Ahora bien, como en el cine, la instalación edificada de la verdad no descansa en la imagen o en el estilo, sino siempre en el ángulo, en la perspectiva no calculada, ella misma ahora, por esas cosas de la situación, es decir, por esas cosas de corte, mostrándose. En otras palabras: para Badiou el pensamiento del ser no se da al ritmo de la imagen, no descansa en los modos de la metáfora, en sus automatismos, en sus reproducciones, sino que la imagen, pensamos, es capturada en lo que tiene de verdad (en lo que mienta su singularidad) por la palabra, por un pensamiento que enlaza esta verdad con esta otra verdad y que, a la vez, al estar la palabra hecha del material de la situación, va forjando sus propias imágenes, ya no a sus ritmos que les serían propios, sino al ritmo de la idea que las recorre, esto es, al ritmo de las conexiones que el pensamiento encuentra para enganchar sus verdades.
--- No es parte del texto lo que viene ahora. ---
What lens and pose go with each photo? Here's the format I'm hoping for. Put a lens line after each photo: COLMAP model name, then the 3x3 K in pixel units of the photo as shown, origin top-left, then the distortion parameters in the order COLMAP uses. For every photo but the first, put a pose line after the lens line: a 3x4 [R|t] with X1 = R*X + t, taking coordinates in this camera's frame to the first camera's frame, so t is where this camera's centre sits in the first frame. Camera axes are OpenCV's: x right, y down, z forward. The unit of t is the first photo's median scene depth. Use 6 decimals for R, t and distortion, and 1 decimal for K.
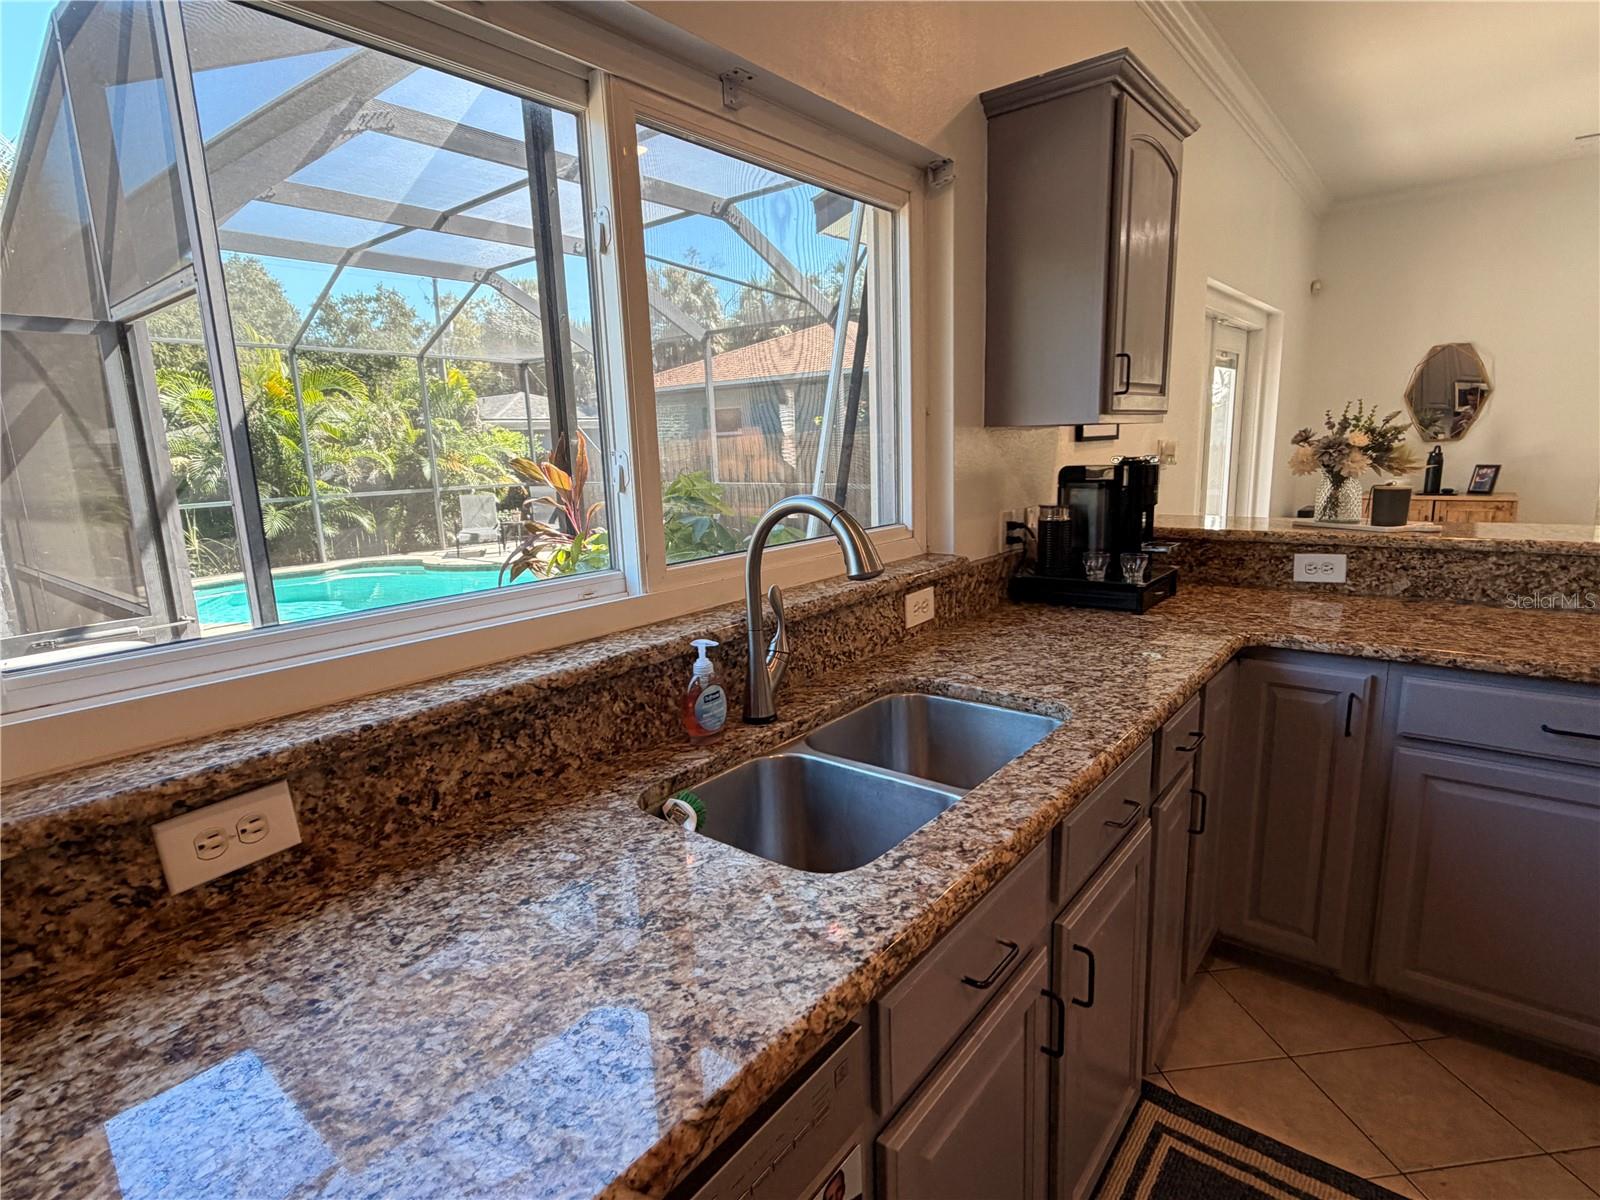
lens RADIAL K [[820.4, 0, 800.0], [0, 820.4, 600.0], [0, 0, 1]] dist [0.003181, 0.000034]
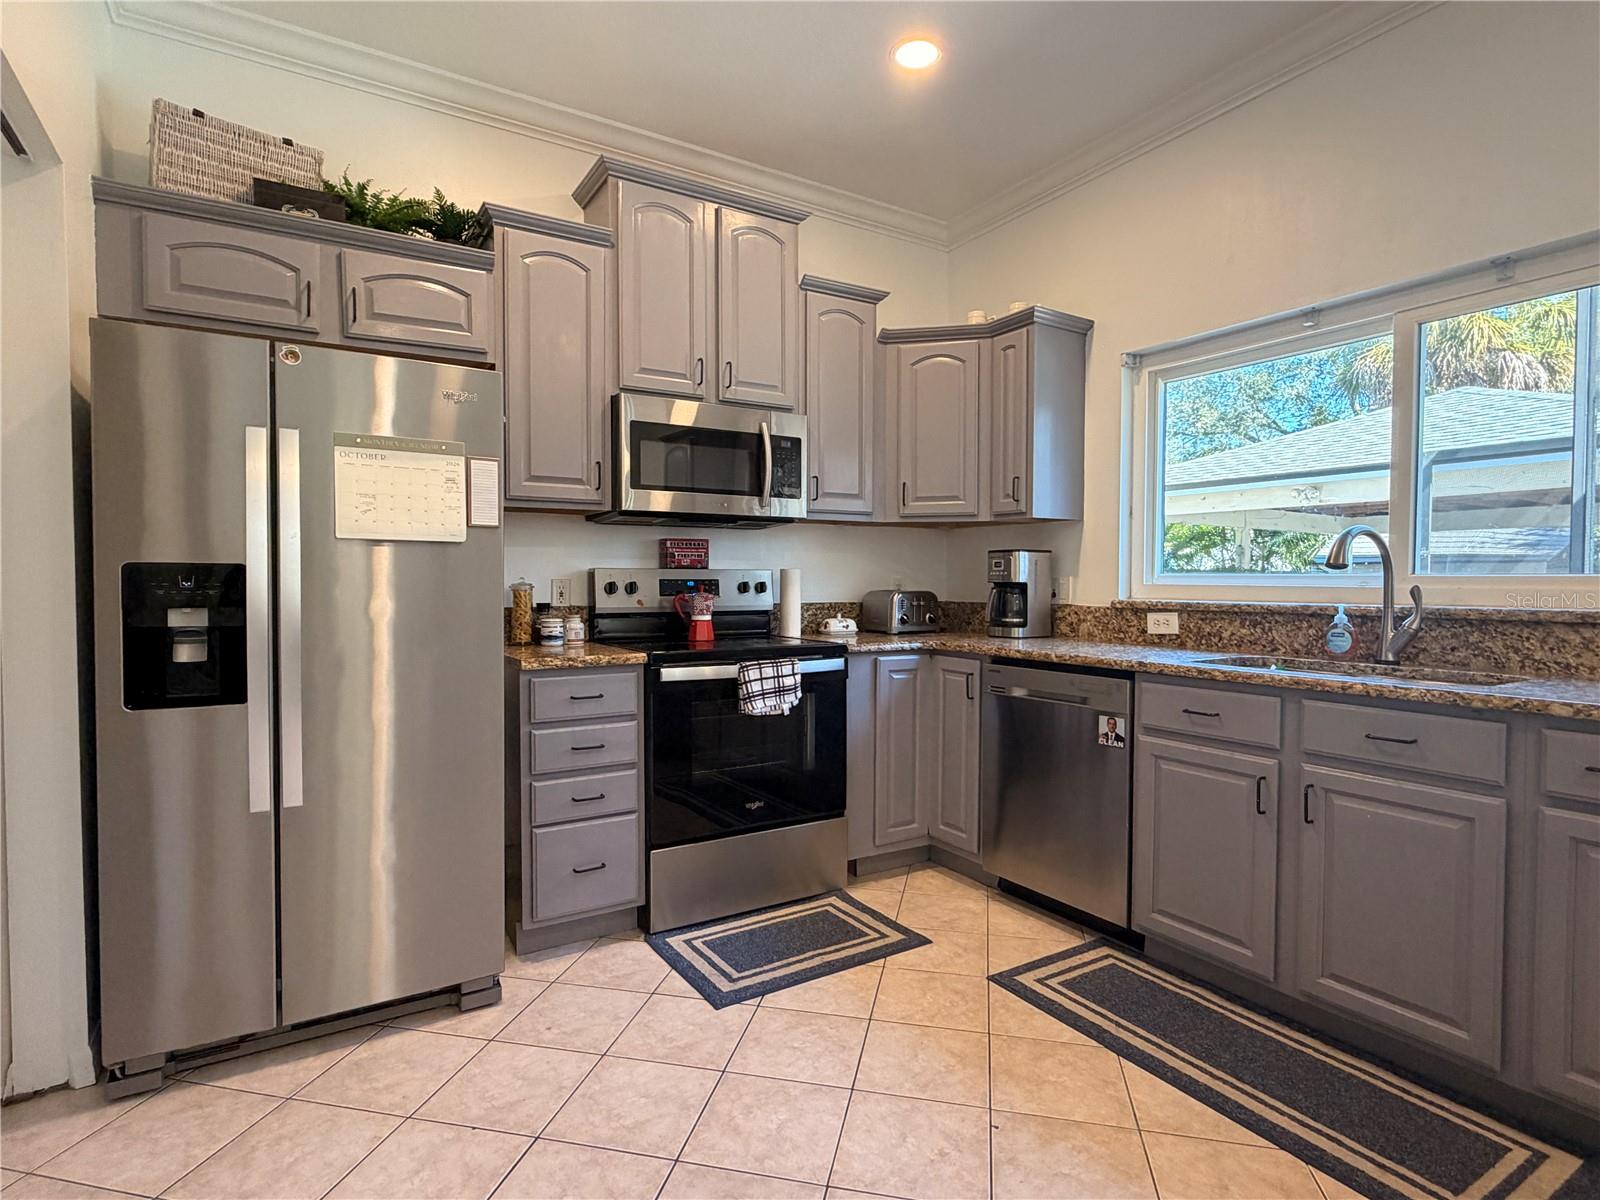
lens RADIAL K [[820.4, 0, 800.0], [0, 820.4, 600.0], [0, 0, 1]] dist [0.003181, 0.000034]
pose [[-0.329916, 0.058101, -0.942221, 2.082969], [-0.170604, 0.978000, 0.120044, 0.026005], [0.928466, 0.200351, -0.312746, 0.442624]]
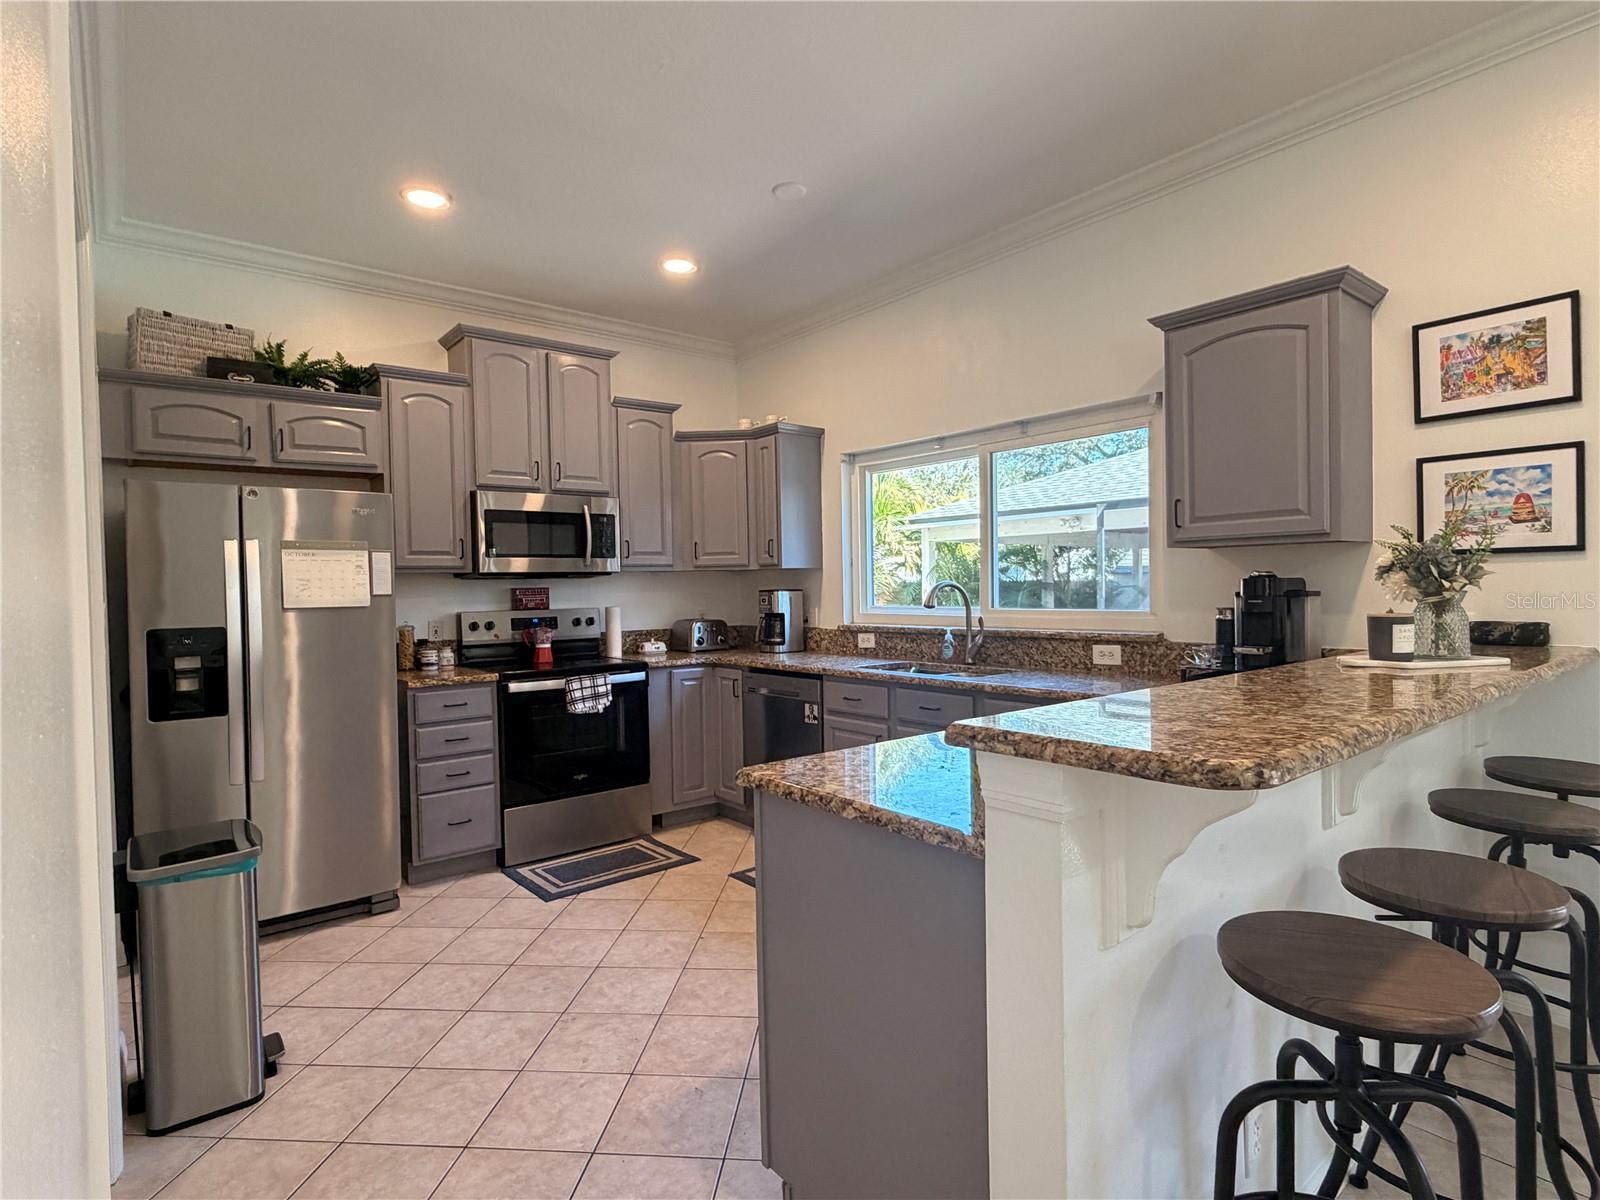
lens RADIAL K [[820.4, 0, 800.0], [0, 820.4, 600.0], [0, 0, 1]] dist [0.003181, 0.000034]
pose [[-0.200231, 0.054586, -0.978227, 2.953193], [-0.161177, 0.983008, 0.087844, -0.229488], [0.966400, 0.175257, -0.188030, 1.034700]]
El sujeto de verdad también se muestra. Una visibilidad siempre se genera. Visibilidad que viene a romper el sentido. Por lo tanto, también, el estilo.
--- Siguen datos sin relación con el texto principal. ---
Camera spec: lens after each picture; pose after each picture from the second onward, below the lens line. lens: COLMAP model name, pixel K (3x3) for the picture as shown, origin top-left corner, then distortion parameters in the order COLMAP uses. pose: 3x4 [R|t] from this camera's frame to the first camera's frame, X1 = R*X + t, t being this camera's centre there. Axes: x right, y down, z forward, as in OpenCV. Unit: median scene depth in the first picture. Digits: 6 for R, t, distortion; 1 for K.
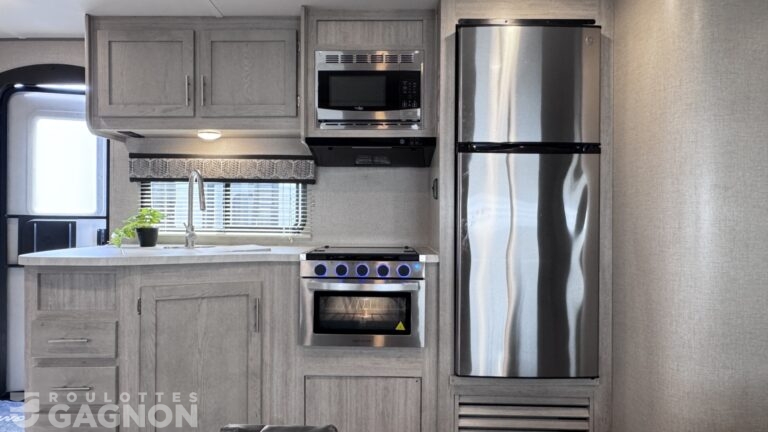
lens RADIAL K [[495.6, 0, 384.0], [0, 495.6, 216.0], [0, 0, 1]] dist [-0.000206, 0.000375]
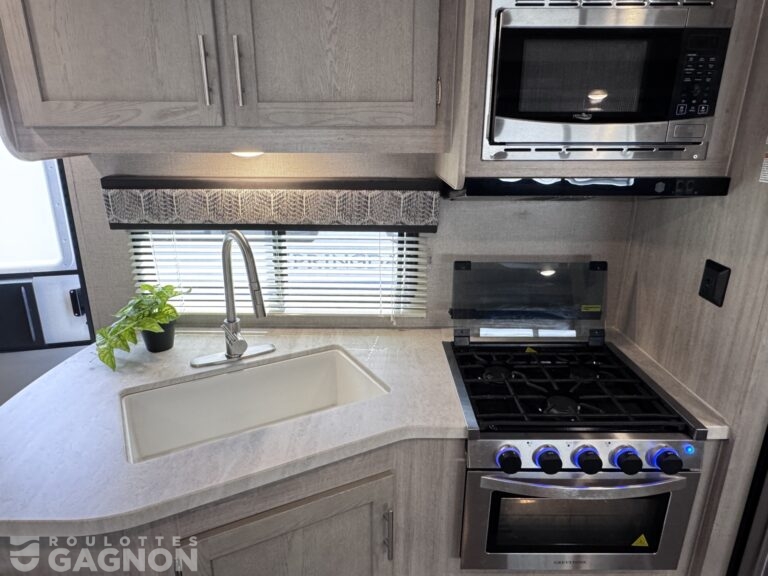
lens RADIAL K [[501.6, 0, 384.5], [0, 501.6, 289.9], [0, 0, 1]] dist [-0.004284, 0.003489]
pose [[0.999916, -0.006214, 0.011378, -0.232720], [0.002506, 0.953733, 0.300644, -0.195543], [-0.012720, -0.300590, 0.953669, 0.482634]]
Por último, el dolor. Se trata, y esto lo encontramos en el propio Badiou, de lo lejos y de lo cerca. Decía yo que un muro se levantaba y al poeta, a un paso intuitivo de la presencia, ese paso se le transforma en lejanía abismal. Ese desgarro era fuente de nostalgia y dolor. Cuando el poeta heideggeriano pone la imagen, fruto de su creación incuestionable, la ubica siempre ahí donde no calza, la proyecta en un fondo que es a la vez también una imagen, una imagen a punto de irse, por irse, ya yéndose. Siempre en otro mundo. No hay sino lejanía. Pero al proyectar, el poeta o aquel que trabaje con imágenes, el elemento vacío circulante, da al filósofo la posibilidad para que, en su recorrido que genera el corte, extraiga, de cerca, precisamente en el corte que nos otorga una visibilidad y contra la melancolía de quienes miran de lejos, “las más gozosas consecuencias”14.
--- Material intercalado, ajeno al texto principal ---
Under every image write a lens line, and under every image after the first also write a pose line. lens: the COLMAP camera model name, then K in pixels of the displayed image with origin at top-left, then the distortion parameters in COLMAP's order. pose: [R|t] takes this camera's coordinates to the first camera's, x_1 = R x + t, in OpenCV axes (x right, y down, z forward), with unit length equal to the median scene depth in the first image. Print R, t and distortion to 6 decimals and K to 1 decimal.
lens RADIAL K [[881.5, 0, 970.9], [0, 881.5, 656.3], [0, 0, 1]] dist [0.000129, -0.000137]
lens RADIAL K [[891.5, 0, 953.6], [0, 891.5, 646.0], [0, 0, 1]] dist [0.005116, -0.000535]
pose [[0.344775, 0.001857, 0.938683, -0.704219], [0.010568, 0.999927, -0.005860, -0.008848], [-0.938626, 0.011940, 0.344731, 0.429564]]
Hay en Badiou una vuelta del carácter. De la actitud. Ya no la nostalgia y el dolor como estatutos centrales para el pensamiento, como sus condiciones inevitables para su práctica. Por el contrario, en la firmeza y en la insistencia inmanente, encontramos con él “esa dicha que sólo da la co-pertenencia a una verdad y que es la misma que Spinoza llamaba, así lo creo, ‘beatitud’ ”15.